The idea of having a “me-time’ appealed to her. Maybe it wasn’t such a bad idea to have a co-wife take the man off her hands for some days every week. She could relax without feeling guilty of neglecting her duty to hubby and kids. In fact she could already envisage a scenario where she’ll be blissfully typing away on her laptop, the book she had always wanted to write but never found time to. The more she thought about it, the more she liked the idea.
But what about the frustration, and betrayal women faced at the onset of polygamy, how does she handle it?
She had heard countless stories of the atrocities men committed against their wives once they met the new woman. A friend of hers was terribly disappointed with her otherwise pious husband who suddenly became negligent, uncaring and totally absent in the home front once he found a second wife. He failed to pay the children’s school fees that session, he ‘forgot’ to pay the electricity bill leading to a power cut, and he stopped bringing home groceries, something he had always done everyday. Her friend, of course, couldn’t help but attribute it to his new found polygyny adventure. The husband on his part was recalcitrant, as most men were wont to be. He blamed his wife for becoming too petty, picking quarrels and trying to find fault with him simply because she was jealous of his decision to marry and practice the Sunnah.
Asiya prayed sincerely to Allah to make her case different.
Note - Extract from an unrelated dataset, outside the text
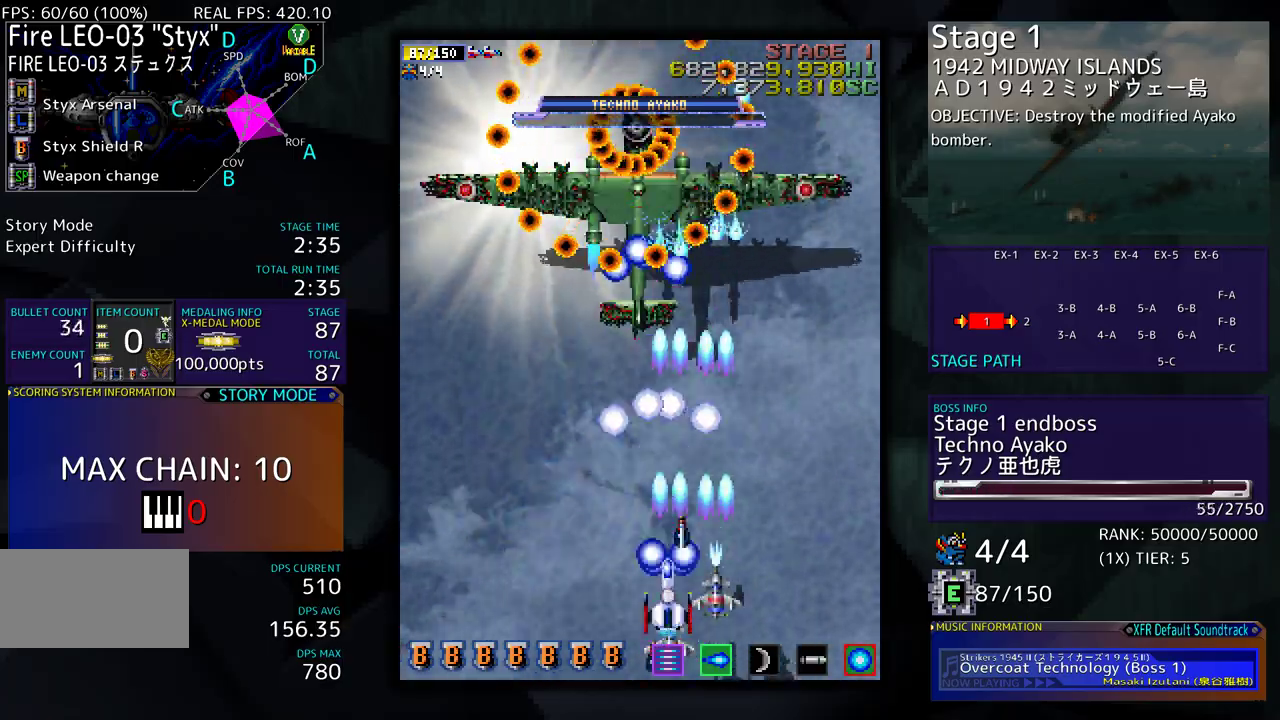
{"buttons": [], "events": [[33, "DPAD_DOWN", "down"], [133, "DPAD_DOWN", "up"]]}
Mahmoud was a very good husband, and she was sure he wouldn’t trample on her rights or toy with her feelings. She didn’t want an escalation of the negative emotions running through her mind. All she wanted was to be happy, and she wasn’t going to allow the issue of polygamy deny her that happiness. She sought refuge in Allah Subhanahu wa ta’ala from the whisperings of the accursed Shaitan, and resolved to adopt a very positive attitude towards everything; she would remain a loving wife and strive to befriend her new cowife. If there was ever any quarrel, it wouldn’t start from her bi-ithniLlah.
With that positive resolve in mind, she entered her home with a smiling face to prepare a sumptuous dinner for her husband.